Diviene meno sorprendente che la stessa logica sia stata recuperata e messa in atto dagli esponenti della Südtiroler Volkspartei che "mutatis mutandis" hanno rigirato la frittata ed hanno inoltrato a Vienna la richiesta di recuperare per i sudtirolesi (ma solo per quelli dotati di apposito certificato di autenticità) la nazionalità persa nel 1919, quando, per effetto dei trattati di pace passarono sotto la sovranità del Regno d'Italia.
Naturalmente la discussione su analogie e differenze tra i ventimila italiani sparsi tra Istria e Dalmazia e i trecentomila sudtirolesi concentrati sul confine del Brennero e dotati di un'autonomia quasi totale è tutt'altro che oziosa e ciascuno può facilmente immaginare i possibili sviluppi di questa situazione che peraltro i secessionisti della destra sudtirolese non mancano ogni giorno di disegnare con crescente entusiasmo.

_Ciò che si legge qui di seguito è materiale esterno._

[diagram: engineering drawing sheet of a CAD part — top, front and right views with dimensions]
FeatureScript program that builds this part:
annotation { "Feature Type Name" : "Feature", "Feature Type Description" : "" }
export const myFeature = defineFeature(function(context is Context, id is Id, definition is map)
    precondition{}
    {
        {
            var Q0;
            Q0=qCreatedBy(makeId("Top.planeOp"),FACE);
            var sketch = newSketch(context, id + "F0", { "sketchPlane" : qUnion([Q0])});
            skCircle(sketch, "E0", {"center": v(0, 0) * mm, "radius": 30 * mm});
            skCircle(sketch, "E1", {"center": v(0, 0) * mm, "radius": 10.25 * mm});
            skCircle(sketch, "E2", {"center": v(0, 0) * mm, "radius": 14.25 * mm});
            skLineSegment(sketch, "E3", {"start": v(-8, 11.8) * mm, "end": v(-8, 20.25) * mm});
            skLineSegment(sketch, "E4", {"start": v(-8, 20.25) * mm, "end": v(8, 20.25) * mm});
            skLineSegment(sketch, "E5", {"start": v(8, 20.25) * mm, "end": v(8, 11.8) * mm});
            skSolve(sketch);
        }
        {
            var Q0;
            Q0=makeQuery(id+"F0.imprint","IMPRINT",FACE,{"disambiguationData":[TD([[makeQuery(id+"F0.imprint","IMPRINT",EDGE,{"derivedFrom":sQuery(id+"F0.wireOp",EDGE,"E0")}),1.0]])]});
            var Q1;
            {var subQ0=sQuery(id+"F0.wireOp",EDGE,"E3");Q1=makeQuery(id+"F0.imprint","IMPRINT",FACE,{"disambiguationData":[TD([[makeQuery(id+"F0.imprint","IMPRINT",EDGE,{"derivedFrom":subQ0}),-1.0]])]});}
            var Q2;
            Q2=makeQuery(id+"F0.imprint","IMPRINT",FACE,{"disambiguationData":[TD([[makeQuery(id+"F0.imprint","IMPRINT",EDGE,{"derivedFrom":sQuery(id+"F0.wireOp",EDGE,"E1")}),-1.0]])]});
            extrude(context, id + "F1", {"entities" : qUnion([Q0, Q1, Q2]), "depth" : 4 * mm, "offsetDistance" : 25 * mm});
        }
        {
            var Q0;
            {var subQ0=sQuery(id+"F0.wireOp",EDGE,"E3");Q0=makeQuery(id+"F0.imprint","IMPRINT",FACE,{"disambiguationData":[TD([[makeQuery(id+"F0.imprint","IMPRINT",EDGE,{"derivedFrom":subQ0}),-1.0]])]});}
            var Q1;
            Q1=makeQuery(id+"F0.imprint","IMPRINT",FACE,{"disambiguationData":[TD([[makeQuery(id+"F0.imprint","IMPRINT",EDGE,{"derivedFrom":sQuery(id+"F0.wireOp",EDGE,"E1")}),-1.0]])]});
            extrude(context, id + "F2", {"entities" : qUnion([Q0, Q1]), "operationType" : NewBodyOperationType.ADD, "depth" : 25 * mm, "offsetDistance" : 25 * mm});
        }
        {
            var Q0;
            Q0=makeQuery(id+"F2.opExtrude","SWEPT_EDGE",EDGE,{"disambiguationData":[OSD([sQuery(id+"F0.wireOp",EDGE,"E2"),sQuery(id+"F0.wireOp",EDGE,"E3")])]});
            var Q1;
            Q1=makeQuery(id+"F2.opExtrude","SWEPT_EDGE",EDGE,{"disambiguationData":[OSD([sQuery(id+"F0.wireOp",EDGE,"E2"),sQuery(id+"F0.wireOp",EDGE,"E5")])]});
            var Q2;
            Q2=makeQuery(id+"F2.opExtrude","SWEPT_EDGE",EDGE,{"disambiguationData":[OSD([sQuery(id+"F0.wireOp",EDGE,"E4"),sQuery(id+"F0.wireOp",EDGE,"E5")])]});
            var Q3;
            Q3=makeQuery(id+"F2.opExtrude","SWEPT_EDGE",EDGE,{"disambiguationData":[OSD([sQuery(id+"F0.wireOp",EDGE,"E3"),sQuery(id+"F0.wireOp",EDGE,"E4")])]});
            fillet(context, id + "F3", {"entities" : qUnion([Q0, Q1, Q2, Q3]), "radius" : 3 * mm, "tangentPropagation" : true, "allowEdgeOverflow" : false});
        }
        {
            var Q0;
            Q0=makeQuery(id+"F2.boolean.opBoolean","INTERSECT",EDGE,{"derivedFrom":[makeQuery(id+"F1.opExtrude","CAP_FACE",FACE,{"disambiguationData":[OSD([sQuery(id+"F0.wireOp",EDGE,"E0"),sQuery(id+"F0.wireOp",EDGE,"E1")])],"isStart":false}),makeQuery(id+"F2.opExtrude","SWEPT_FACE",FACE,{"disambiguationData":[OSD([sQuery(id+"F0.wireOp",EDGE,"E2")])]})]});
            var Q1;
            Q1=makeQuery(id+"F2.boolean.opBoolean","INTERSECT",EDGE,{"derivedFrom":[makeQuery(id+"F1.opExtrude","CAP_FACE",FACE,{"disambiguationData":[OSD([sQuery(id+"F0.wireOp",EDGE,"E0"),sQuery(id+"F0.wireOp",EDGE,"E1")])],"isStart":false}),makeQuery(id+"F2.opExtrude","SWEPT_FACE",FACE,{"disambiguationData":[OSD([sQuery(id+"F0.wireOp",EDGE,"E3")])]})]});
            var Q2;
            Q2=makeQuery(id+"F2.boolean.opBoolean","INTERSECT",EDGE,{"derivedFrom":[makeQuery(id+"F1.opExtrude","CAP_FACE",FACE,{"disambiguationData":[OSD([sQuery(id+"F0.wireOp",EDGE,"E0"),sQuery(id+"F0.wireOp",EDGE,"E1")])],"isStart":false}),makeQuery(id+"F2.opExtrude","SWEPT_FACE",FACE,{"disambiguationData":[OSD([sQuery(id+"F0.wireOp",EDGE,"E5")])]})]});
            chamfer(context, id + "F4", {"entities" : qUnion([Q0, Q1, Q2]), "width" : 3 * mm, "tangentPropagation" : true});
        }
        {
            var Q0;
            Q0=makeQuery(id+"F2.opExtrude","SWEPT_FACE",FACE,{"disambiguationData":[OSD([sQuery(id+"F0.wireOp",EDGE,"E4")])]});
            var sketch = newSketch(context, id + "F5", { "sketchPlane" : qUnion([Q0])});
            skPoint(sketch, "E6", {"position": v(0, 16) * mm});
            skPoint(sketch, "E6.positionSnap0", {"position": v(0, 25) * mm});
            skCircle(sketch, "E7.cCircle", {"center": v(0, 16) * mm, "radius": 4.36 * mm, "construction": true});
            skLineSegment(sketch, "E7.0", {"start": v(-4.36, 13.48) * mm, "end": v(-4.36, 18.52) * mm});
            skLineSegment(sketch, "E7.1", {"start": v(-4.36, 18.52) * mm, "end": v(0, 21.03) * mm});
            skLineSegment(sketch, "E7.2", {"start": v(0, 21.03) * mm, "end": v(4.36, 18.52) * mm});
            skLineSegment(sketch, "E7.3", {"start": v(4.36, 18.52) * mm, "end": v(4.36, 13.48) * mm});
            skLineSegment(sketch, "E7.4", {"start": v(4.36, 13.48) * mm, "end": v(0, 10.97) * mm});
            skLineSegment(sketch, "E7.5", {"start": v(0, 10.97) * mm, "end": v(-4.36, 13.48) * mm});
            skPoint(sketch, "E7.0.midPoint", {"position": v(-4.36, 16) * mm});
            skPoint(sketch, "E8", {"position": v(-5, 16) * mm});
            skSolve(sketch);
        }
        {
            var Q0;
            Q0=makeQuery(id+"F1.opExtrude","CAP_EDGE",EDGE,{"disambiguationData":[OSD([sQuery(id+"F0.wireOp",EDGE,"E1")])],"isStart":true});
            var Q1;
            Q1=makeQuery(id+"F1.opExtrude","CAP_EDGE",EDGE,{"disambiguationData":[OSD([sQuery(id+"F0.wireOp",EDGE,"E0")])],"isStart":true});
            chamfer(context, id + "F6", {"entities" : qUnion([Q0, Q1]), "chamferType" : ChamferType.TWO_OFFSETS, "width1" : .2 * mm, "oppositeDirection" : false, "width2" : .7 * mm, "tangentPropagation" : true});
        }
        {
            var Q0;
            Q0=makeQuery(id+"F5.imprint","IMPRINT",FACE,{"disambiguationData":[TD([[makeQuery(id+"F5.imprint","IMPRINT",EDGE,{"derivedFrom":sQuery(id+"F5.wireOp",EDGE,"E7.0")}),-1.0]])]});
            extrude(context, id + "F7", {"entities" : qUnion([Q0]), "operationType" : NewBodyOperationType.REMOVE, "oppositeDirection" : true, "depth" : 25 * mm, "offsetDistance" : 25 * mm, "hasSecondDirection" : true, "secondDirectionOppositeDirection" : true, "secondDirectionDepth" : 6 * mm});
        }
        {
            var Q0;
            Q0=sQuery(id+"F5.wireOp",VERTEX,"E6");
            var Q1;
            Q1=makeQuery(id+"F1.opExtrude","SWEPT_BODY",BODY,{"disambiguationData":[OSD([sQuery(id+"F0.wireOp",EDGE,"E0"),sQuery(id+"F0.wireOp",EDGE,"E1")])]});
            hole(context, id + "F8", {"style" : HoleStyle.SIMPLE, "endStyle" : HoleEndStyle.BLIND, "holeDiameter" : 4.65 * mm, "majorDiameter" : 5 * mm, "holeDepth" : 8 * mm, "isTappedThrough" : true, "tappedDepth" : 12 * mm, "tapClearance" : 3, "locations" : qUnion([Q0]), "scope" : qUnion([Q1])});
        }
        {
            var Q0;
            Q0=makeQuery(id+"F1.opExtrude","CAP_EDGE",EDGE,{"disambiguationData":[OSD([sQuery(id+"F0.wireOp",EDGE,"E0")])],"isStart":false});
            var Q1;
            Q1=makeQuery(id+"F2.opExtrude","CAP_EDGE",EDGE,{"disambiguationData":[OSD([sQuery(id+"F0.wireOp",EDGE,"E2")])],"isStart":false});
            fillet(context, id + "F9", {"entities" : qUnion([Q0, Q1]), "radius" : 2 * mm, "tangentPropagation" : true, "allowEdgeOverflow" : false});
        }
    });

Resta però il fatto che anche questo capitolo della querelle politica altoatesina può essere opportunamente collocato in un contesto più vasto: quello della differenza fondamentale tra due visioni del mondo, della politica, dei diritti e dei valori umani. Da un lato i teorici dello "ius sanguinis", della revisione dei confini dei trattati, della rimembranza perenne di antiche ferite ed i vecchi torti, della rinascita delle barriere tra nazioni, tra lingue, tra gruppi. Dall'altro chi invece si batte per lo "ius soli", per l'inclusione nelle comunità di tutti coloro che, a prescindere dalla lingua e della cultura, vi operano e vi lavorano. Chi si batte per il diritto fondamentale di ogni individuo di veder salvaguardata la propria lingua e le proprie radici, ma in un contesto sempre più allargato, nel quale i confini siano ombre tratteggiate sui libri di storia e i passaporti degli strumenti di inclusione di chi fugge dalla fame e dalle guerre e non di separazione.